DATA FOR PROCESSING:
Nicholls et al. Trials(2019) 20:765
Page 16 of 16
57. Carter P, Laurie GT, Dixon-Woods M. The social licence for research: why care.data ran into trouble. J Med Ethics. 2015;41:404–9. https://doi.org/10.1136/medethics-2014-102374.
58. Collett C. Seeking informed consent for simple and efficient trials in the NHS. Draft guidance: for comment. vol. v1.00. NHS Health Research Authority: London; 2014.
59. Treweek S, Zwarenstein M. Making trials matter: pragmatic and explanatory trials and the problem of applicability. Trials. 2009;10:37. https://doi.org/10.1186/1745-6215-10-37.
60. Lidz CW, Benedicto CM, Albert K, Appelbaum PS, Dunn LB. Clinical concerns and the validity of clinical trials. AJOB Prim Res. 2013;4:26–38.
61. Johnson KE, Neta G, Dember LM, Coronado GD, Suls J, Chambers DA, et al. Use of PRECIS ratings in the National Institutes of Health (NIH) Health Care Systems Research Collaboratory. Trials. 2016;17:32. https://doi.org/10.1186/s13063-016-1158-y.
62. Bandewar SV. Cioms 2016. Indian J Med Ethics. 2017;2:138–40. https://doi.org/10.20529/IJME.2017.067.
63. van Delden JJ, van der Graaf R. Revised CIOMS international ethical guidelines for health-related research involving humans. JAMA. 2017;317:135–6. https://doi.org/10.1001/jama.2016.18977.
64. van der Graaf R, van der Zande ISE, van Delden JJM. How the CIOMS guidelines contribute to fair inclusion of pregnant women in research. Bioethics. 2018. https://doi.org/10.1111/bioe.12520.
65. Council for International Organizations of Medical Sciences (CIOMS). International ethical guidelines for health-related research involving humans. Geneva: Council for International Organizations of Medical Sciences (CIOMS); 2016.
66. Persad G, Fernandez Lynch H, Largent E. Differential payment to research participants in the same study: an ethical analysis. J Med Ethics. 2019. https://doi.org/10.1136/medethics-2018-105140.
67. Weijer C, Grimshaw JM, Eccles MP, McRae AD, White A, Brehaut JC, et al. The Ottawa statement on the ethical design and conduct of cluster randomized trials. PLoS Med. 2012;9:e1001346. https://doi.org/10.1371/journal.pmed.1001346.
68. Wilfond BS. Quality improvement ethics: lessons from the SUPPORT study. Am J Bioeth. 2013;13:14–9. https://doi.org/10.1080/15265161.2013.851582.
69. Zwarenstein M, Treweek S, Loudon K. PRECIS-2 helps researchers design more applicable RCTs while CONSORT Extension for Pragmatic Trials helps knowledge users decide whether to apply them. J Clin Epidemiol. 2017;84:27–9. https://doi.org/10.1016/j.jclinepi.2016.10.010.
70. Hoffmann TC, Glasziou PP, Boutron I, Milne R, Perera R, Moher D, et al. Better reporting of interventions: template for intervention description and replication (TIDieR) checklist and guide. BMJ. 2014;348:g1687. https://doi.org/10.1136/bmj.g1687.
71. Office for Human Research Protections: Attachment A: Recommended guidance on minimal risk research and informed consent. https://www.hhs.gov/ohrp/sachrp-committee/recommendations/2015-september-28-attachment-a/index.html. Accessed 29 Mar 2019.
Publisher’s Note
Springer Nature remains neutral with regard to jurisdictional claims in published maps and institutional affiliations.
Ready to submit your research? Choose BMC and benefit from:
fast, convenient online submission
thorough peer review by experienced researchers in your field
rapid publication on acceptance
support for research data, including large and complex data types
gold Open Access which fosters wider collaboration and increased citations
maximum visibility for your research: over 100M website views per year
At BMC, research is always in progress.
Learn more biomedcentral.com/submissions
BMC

WHAT YOU HAVE TO DO:
Would you return each line of the material above, unchanged, from the first one through the line where "60. Lidz CW, Benedicto" appears?

SOLUTION:
Nicholls et al. Trials(2019) 20:765
Page 16 of 16
57. Carter P, Laurie GT, Dixon-Woods M. The social licence for research: why care.data ran into trouble. J Med Ethics. 2015;41:404–9. https://doi.org/10.1136/medethics-2014-102374.
58. Collett C. Seeking informed consent for simple and efficient trials in the NHS. Draft guidance: for comment. vol. v1.00. NHS Health Research Authority: London; 2014.
59. Treweek S, Zwarenstein M. Making trials matter: pragmatic and explanatory trials and the problem of applicability. Trials. 2009;10:37. https://doi.org/10.1186/1745-6215-10-37.
60. Lidz CW, Benedicto CM, Albert K, Appelbaum PS, Dunn LB. Clinical concerns and the validity of clinical trials. AJOB Prim Res. 2013;4:26–38.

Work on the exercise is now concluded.